WHAT YOU SHOULD DO:
Set out each line from the following listing that includes the word "wanneer".

━━━━

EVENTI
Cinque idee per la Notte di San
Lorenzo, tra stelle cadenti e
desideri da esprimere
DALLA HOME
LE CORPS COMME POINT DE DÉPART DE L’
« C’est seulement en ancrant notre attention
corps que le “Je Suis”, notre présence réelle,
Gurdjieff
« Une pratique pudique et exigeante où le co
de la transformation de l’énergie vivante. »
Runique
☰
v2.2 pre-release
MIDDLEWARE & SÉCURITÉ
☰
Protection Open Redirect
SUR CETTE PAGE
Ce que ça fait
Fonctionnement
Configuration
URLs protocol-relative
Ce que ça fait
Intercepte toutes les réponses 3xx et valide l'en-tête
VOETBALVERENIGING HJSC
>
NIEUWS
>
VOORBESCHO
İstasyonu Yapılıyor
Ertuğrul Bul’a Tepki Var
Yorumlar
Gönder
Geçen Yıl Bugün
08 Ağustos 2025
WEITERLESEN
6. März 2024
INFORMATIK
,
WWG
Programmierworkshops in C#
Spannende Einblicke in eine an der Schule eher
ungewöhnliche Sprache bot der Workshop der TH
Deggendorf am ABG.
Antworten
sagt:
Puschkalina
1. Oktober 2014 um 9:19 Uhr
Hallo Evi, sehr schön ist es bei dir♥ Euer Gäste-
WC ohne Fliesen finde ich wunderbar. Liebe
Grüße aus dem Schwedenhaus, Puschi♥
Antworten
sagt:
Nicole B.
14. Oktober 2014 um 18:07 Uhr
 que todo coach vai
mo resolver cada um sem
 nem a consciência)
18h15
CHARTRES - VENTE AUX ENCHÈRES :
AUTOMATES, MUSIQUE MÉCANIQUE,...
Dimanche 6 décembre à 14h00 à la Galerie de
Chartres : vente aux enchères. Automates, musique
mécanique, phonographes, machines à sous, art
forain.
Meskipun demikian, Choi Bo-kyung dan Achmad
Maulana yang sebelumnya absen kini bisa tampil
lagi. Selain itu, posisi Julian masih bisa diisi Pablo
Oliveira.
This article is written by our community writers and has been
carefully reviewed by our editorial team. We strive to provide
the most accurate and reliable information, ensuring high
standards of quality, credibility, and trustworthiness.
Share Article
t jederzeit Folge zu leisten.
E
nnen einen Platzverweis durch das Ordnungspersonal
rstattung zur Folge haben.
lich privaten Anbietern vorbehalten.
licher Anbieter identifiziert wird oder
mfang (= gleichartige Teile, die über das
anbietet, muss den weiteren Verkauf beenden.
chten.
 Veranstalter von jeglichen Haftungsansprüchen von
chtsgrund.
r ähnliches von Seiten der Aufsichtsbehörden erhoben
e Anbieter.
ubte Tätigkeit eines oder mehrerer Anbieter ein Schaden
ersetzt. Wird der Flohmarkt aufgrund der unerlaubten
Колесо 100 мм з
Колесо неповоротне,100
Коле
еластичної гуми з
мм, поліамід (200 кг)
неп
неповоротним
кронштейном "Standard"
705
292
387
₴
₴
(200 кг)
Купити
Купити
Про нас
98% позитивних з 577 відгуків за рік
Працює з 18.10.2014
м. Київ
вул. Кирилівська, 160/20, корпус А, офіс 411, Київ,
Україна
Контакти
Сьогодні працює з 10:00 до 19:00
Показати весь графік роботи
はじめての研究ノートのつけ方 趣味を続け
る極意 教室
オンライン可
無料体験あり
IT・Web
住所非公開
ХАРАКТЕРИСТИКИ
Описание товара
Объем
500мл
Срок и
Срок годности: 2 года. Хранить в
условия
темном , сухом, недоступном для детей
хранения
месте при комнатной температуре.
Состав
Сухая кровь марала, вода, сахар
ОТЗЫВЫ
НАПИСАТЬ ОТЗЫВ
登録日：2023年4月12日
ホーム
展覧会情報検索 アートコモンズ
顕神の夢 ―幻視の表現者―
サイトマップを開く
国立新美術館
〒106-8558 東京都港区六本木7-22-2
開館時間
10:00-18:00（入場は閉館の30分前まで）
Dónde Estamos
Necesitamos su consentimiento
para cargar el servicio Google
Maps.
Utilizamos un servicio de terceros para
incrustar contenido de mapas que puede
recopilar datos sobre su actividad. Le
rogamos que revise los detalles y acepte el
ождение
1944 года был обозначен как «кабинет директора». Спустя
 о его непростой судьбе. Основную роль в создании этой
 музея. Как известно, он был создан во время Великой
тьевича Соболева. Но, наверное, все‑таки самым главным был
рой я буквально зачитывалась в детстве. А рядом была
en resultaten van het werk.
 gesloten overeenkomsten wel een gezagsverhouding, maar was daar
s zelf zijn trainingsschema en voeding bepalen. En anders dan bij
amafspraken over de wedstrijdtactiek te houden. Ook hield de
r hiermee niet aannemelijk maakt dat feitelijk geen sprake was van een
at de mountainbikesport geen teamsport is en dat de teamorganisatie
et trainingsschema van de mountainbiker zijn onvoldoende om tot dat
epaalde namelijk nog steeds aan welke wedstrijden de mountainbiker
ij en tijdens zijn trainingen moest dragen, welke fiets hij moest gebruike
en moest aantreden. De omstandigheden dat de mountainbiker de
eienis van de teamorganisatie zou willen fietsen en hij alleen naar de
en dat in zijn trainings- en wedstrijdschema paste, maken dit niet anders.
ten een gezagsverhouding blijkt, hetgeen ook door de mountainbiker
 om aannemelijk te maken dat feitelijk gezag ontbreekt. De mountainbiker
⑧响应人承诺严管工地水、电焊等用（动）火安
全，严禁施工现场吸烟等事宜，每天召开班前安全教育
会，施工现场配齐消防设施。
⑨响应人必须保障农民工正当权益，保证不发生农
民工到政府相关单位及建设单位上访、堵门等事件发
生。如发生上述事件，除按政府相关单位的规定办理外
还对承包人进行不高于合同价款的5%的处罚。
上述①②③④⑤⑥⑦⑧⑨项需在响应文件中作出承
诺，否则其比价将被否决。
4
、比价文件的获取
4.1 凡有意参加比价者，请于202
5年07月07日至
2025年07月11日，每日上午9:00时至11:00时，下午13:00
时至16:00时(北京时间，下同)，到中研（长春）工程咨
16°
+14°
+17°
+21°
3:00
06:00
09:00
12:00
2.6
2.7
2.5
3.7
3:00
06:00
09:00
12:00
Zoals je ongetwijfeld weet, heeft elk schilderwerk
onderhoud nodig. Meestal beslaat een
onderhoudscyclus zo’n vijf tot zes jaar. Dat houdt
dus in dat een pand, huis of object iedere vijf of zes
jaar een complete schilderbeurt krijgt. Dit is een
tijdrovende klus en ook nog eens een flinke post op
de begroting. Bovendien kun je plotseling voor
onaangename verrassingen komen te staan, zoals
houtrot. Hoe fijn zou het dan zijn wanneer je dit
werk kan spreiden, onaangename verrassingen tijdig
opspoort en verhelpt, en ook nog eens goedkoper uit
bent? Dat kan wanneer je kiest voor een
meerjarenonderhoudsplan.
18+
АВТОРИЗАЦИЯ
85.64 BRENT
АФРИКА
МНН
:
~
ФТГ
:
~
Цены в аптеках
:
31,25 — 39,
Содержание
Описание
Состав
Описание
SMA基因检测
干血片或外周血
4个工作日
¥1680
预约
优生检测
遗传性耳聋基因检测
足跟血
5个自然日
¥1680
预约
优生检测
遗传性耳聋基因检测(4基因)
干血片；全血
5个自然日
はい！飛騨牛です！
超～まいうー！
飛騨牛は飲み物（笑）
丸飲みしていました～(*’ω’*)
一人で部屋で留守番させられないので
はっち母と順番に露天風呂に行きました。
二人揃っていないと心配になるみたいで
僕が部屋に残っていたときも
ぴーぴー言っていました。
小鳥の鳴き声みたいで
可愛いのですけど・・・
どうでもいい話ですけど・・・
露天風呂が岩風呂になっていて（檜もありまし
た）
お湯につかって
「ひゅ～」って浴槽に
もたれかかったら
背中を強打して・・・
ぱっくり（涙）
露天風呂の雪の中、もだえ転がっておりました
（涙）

━━━━

FINAL ANSWER:
houtrot. Hoe fijn zou het dan zijn wanneer je dit
bent? Dat kan wanneer je kiest voor een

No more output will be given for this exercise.